The photo appeared to paint us as one..was this a formative moment in our new relationship?

That’s what I was thinking as I let my pen flow across the page, not editing, just letting it go. And where it came to was the line: ‘like a patchwork of promises to our soul’. And that became the title.

The music came next. I like to let my hands just wander instinctively on the keys of my piano and see what happens. I demonstrate this process on this episode, by using the lyrics to this song and composing new music – winging chords, bass line and melody.

I like going off on unexpected tangents on this podcast. It’s all improvised. I talk and play, as if I’m sitting on a stage, demonstrating the songwriting process by looking at a song I’ve written.

The patchwork of promises lyrics are about the new conversations, the letters written, the moment you find you’re involved with someone..you’re in a relationship.. it’s about looking at the whole falling in love process, recognising this is what has happened.

I think I’ll record piano vocal albums of the songs on this podcast- perhaps even use the demos I record ( like the version of ‘Patchwork Of Promises’ on this episode) as a starting point.

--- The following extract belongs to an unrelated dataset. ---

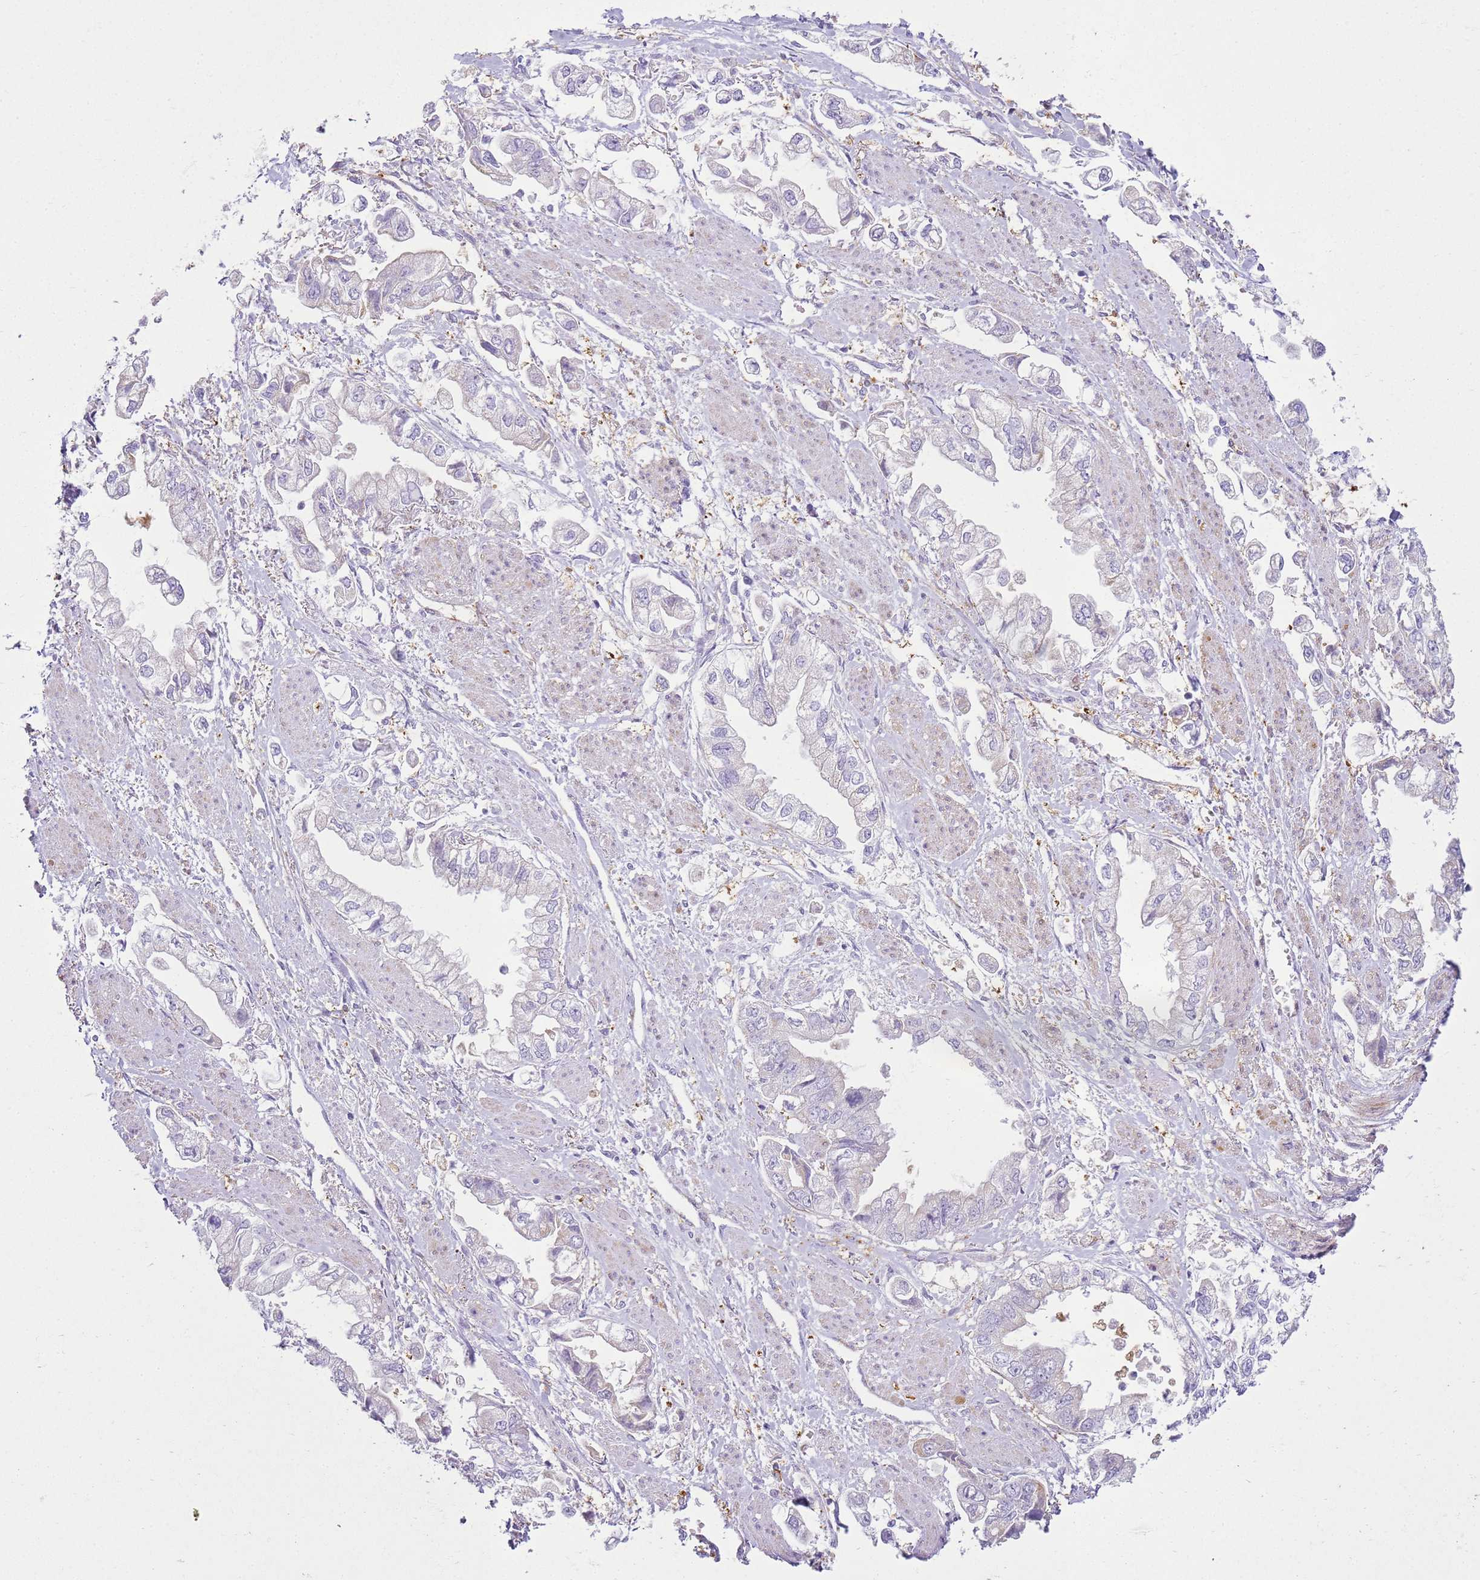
{"staining": {"intensity": "negative", "quantity": "none", "location": "none"}, "tissue": "stomach cancer", "cell_type": "Tumor cells", "image_type": "cancer", "snomed": [{"axis": "morphology", "description": "Adenocarcinoma, NOS"}, {"axis": "topography", "description": "Stomach"}], "caption": "IHC image of adenocarcinoma (stomach) stained for a protein (brown), which exhibits no staining in tumor cells.", "gene": "SNX21", "patient": {"sex": "male", "age": 62}}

That’d be fun.

Ok, sit back. Let me entertain you. My delivery is relaxed, inclusive…humour is a big part of the creative process and it’s a big part of my podcast episodes. I’m having so much fun recording and presenting these episodes.

Here we go..let’s see where ‘Patchwork Of Promises’ takes us this week.


Dawn Chorus

Episode #137:  Dawn Chorus   (song starts at 3:45 & 27:57)

I had a busy today. For a while there, though, I was sitting in my car. So listened to some music.

One of the albums that came on was Tasman Bridge. Written and recorded by myself with Paul Dredge, it’s an album that’s close to our hearts – it was the first time we’d tried to write songs together internationally.

Paul lives in New Zealand, where I’m originally from. I’ve been living in Melbourne, Australia for 20 odd years now. After having played live together for years – thousands of gigs – and having written lots of songs, I thought it would be an idea if I moved to Australia.

We really missed writing and performing music together. Eventually we hit on the idea of writing a section of a song and sending it to the other person so he could ‘answer’ with the music for the next section of the song.

To date I’ve been the lyricist for this sort of arrangement.

Sometimes with lyrics I’ve written, I just know they would really suit Paul. It’s instinct, really.

I’ve never been disappointed with what Paul’s come up with, we seem to so much on the same page, it’s amazing.

In this case, Paul wrote the music ( riff / chords and melody) for a verse and middle section, which he sent to me.

I put the headphones on and listened, piano and mic ready to go..and I just ‘winged’ what came to me – which turned out to be the choruses and bridge.

I’ve included a piano vocal version of Dawn chorus, which I recorded as part of this episode. At the end of the episode, you can hear the album cut.

You’ll hear Paul singing his parts and then I take over lead for the parts I wrote. It came about that way, as when it came time to record, we only had about 6 evenings to learn and record each other’s parts. In fact, it was really as we were recorded that we learned how the songs were going to go, so it made sense to sing our own parts.

Dawn chorus is an inspiring, brief part of the day where all the birds seem to decide to sing with one voice, seemingly just to ‘greet the magic day’ in celebration.

I love being out in nature. It inspires and energises me.

As usual, on this episode, I talk about how the words came together, and then on to the music. It’s fascinating for me to be talking like this. In the process, I’m discovering wha sort of things make me click as a songwriter.

I write for the joy of songwriting. So does Paul. We have a few albums you can find online at www.petepascoe.wordpress.com and most are now on Spotify and Apple Music, etc

We have a new album The Untrodden Track out now. I listened to this again today and messaged Paul to say how entertaining and relaxing I found it to be – again… I’ve been listening on the headphones, often in the evening before bed, it’s a pretty chilled listen.

Anyway if you’d like to hear how we write a song together. Sit back and have a listen. I hope you enjoy the song Dawn Chorus (both versions) – and the chat.